Australian workers rally against labor laws
By James Grubel
CANBERRA (Reuters) – Tens of thousands of workers attended
mass rallies across Australia on Wednesday to protest against
new labor laws, which are shaping up as the key political
battleground for next year’s national elections.
Shouting anti-government slogans and carrying banners
calling for the new laws to be scrapped, more than 100,000
workers took to the streets and blocked traffic in the main
cities of Sydney and Melbourne, with smaller rallies in other
centers.
The government passed the new laws late last year, saying
they would improve productivity and weaken union influence in
the workplace by encouraging workers to sign individual work
contracts and abandon union-based award conditions.
But the union movement and opposition Labor Party say the
new laws cut wages and work conditions, make it easier for
employers to sack workers, and decrease job security.
The new laws have re-energized Australia’s union movement,
lifting the union-based Labor party in the polls after a decade
in power by Prime Minister John Howard’s conservative
government.
“This is a battle for ordinary Australian life.

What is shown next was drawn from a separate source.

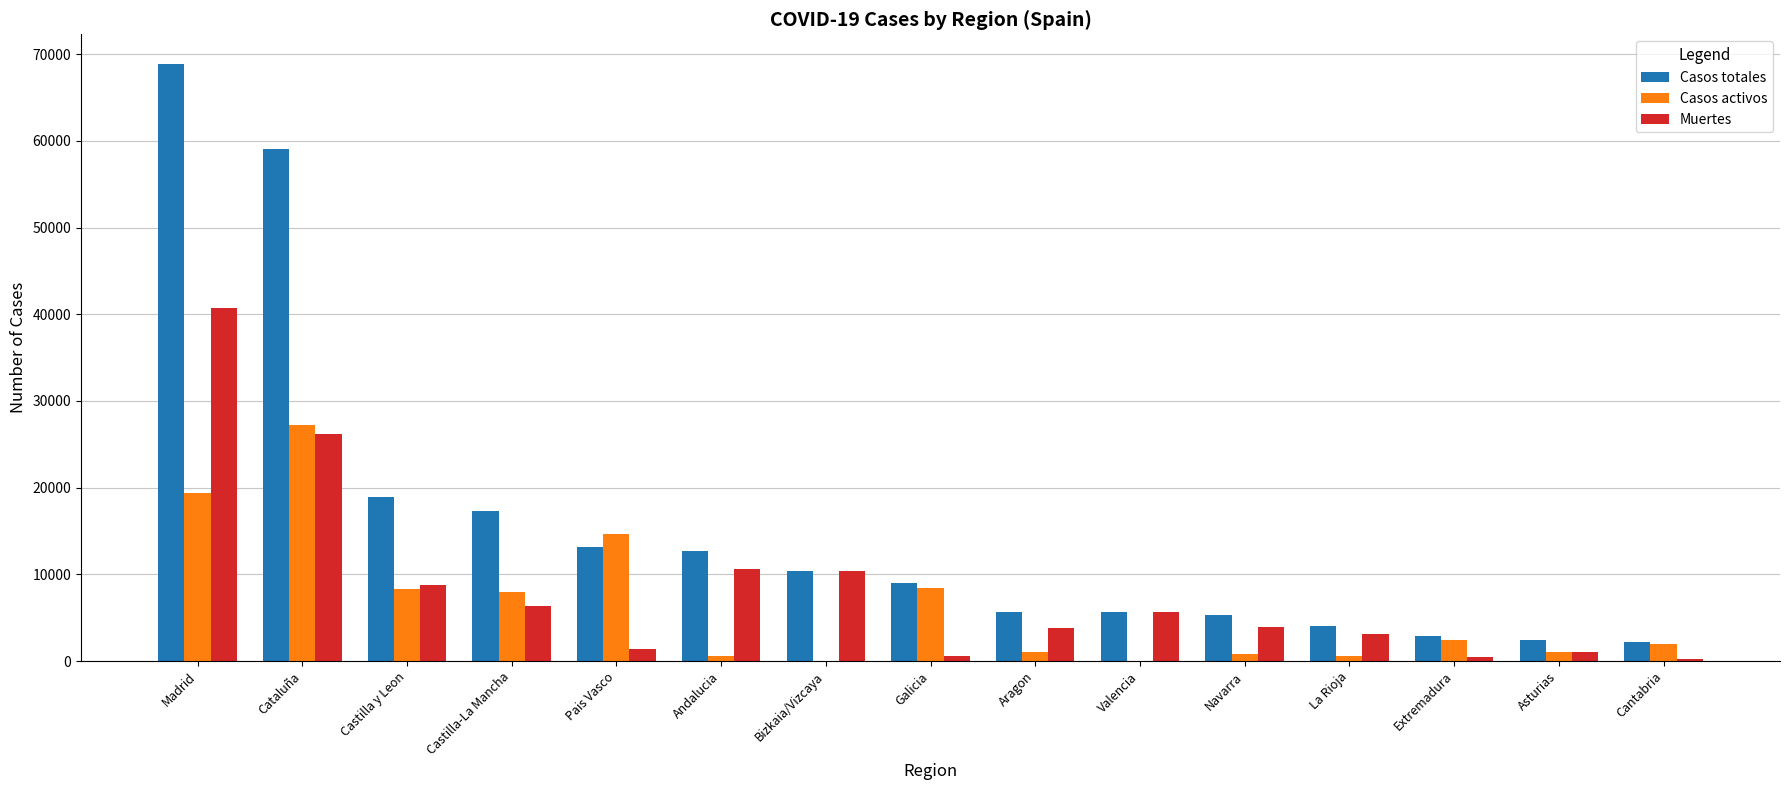

Where is Casos totales nearest to the value 35549?

Castilla y Leon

This is a
battle for Australian families,” Labor leader Kim Beazley told
the biggest rally of more than 80,000 workers in the southern
city of Melbourne.
The government said the turnout would have disappointed the
unions, as millions of Australians went to work as normal.

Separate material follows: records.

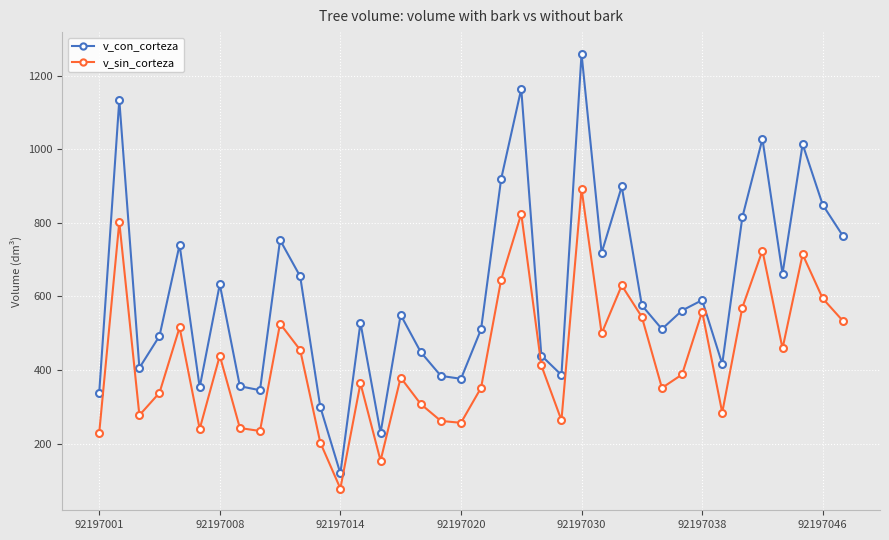

What is the lowest value of the v_sin_corteza series?

77.7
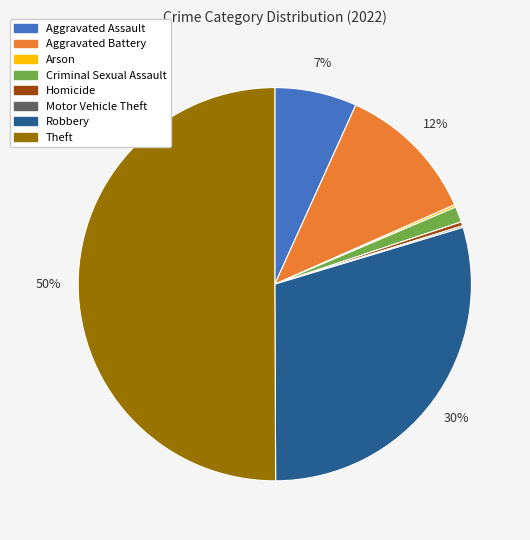

Which slice is the largest?

Theft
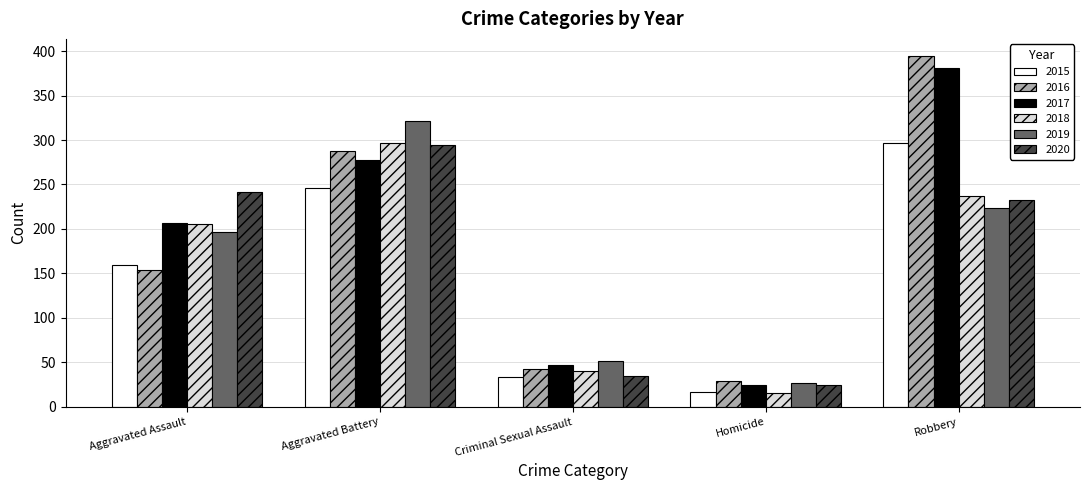

True or false: 2017 has a value of 277 at Aggravated Battery.

True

“The majority of the 10 million workers in Australia will
go to work today and will get on with their jobs because they
know there are more jobs and higher wages as a result of the
reforms over the last decade,” said Workplace Minister Kevin
Andrews.
Beazley has promised to scrap the new laws if his party
wins power at the next elections, due in the second half of
2007.
Labor has been ahead of the government in the polls for
four of the past six months, although Howard reclaimed a narrow
51 to 49 point lead in mid-June after announcing widespread tax
cuts.
But a Newspoll in mid-June found Beazley’s Labor more
popular on social issues, and ahead 48 percent to 29 percent on
the question of who could best handle workplace laws.
A poll in the Age newspaper on Wednesday said some of
Australia’s biggest companies have so far shunned the new laws,
preferring to promote company-wide employment agreements.